The TSR acronym, which stands for "Terminate and Stay Resident," comes from a specific MSDOS system call. The general effect was often that, while that people would *think* they were closing or disabling a program, it would continue running in the background. This is my experience with Google Desktop on OSX, as evident in this screenshot.
Before I rebooted, I disabled it in my system preferences and it didn't shut down. I issued a kill command and it restarted itself. I rebooted my computer and there it is. Whatever the rationale behind this persistence, it is unintuitive and annoying, so I uninstalled it.

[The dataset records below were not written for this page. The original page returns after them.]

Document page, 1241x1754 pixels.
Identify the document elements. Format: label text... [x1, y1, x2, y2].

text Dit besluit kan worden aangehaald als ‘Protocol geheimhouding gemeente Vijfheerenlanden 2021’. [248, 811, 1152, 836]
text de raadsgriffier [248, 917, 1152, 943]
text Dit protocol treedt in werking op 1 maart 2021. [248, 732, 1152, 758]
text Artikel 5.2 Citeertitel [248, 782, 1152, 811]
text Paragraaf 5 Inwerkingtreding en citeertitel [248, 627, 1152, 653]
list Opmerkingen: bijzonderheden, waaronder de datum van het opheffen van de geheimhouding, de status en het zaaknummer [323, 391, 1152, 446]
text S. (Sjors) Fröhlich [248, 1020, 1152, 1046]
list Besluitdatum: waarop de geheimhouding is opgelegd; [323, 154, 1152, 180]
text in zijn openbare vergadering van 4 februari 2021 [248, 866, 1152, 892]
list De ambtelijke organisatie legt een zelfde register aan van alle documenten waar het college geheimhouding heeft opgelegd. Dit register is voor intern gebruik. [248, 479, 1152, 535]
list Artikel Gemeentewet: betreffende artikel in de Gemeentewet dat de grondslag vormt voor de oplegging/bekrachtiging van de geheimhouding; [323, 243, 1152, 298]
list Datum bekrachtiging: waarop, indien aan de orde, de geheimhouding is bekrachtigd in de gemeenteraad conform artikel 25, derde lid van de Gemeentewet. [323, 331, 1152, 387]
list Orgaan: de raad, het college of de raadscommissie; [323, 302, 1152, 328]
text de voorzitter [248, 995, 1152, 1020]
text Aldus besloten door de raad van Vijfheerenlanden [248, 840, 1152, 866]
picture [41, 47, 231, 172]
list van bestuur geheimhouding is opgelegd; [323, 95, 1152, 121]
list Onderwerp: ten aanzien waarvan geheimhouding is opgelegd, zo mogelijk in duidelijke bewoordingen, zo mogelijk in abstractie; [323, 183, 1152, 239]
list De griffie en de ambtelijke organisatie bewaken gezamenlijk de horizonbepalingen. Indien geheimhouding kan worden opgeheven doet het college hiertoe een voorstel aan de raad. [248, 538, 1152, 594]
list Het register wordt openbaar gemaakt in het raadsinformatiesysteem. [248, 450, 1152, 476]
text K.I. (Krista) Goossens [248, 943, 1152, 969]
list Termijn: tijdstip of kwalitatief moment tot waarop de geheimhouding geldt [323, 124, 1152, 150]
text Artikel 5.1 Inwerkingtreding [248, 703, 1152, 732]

http://farm1.static.flickr.com/174/459000120_1238256e86_o.png
http://en.wikipedia.org/wiki/Terminate_and_Stay_Resident
|
Hmmm... I definately wouldn't be happy running Deskyop under those conditions. I uninstalled it on my windows PC because of the memory it was taking up. My computer was so slow. |
"Google Desktop is designed to run continuously in the background, and you will not be able to find items that you receive or view while Google Desktop is not running."
|
I don't need Google searching my computer. I use the UNIX `locate' command. What GDS is really convenient for on OSX is searching Google.com. You just push ⌘-⌘, type your query and push enter. Voila, It opens a new tab for you in Firefox. It's the fastest way to Google that I have experienced. A program that "runs continuously in the background" is Eeeeevil!